Some of their most popular items include “Donkas,” which is a Japanese adaptation of a marinated pork cutlet and the pork barbecue.
The most important part of “Galbi,” beef short ribs, is that they’re marinated in a pear juice-based sauce.
“We marinate that in sugar, and other ingredients and let it marinate for awhile until it soaks up all the juice and then let it give itself its own flavor,” John Song said.
He added that Americans aren’t used to the smell of dishes like “Kimchi,” fermented cabbage.
“They’ll smell Kimchi and they’ll move away from it because it has a certain smell that you aren’t used to in American traditions,” he said.
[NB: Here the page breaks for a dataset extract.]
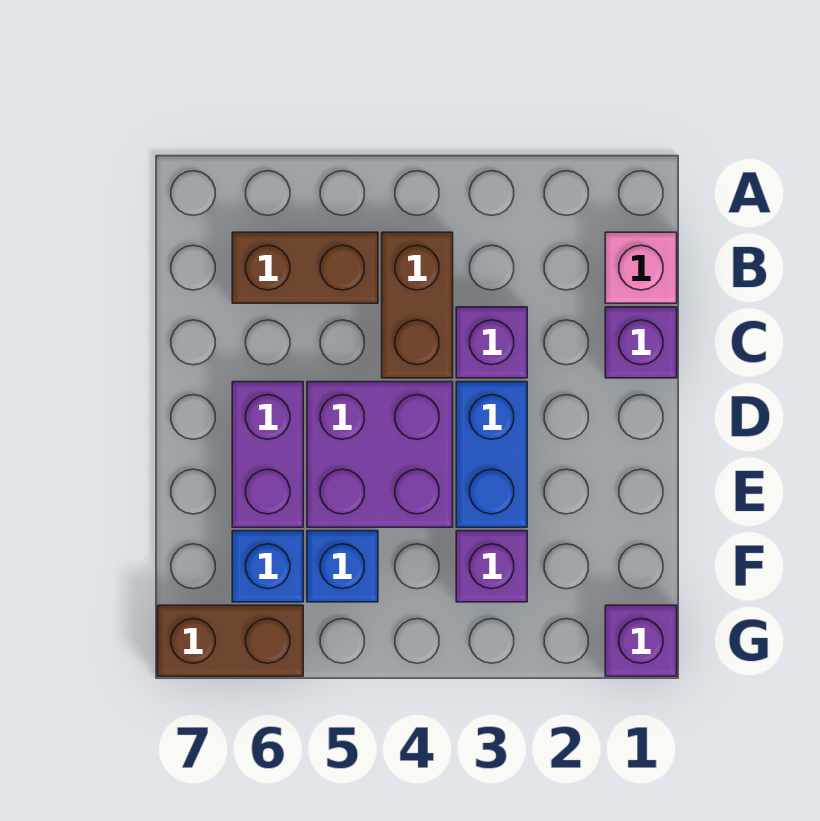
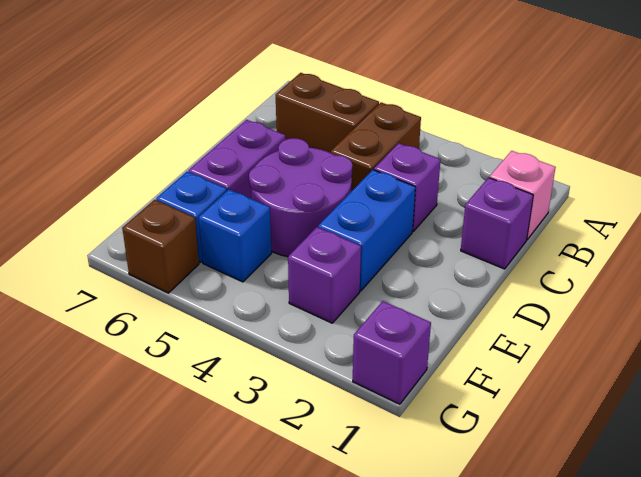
purple brick D4:E5 level 1 -> purple round brick D4:E5 level 1
brown brick G6:G7 level 1 -> brown brick G6 level 1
Some new items on the menu this year include “Tteokbokki,” which is a rice cake “drizzled in a spicy sauce” and “Kkanpunggi,” which is fried chicken “doused in a sweet and spicy sauce,” he said.
Operating a food truck doesn’t require much English, John Song, whose parents have a language barrier, said.
“Students will understand gestures like “No. 2,” they don’t really need much,” he said.
On Norris Street near 13th sits Korea House, another Korean food truck working to preserve traditions. The truck opened in May 2015 on Main Campus.
Erica Kim, a 2013 international business and risk management and insurance alumna, is the daughter of Sooja Kim, the owner of Korea House.
Erica Kim, speaking in translation for her mother, said her parents aren’t “foreign” to selling food on the street. When Sooja Kim and her husband first arrived in America in 1988, they had a fruit salad truck in Center City.
Sooja Kim also isn’t foreign to working on a college campus. She opened Nara Japanese Restaurant on University of Pennsylvania’s campus, which closed in 2014.
“I think my parents enjoy it when students try Korean food,” Erica Kim said. “Some students are trying it for the first time and they really enjoy it.”
She added that a big aspect of Korean food entails a “fermentation process,” with spicy red pepper paste and soy bean paste.
“To make those ingredients it takes a really long time, there is a lot of work that goes into it,” Erica Kim said. “They are all about getting the word out on Korean food and I guess everybody is starting to pick up and enjoy it too.”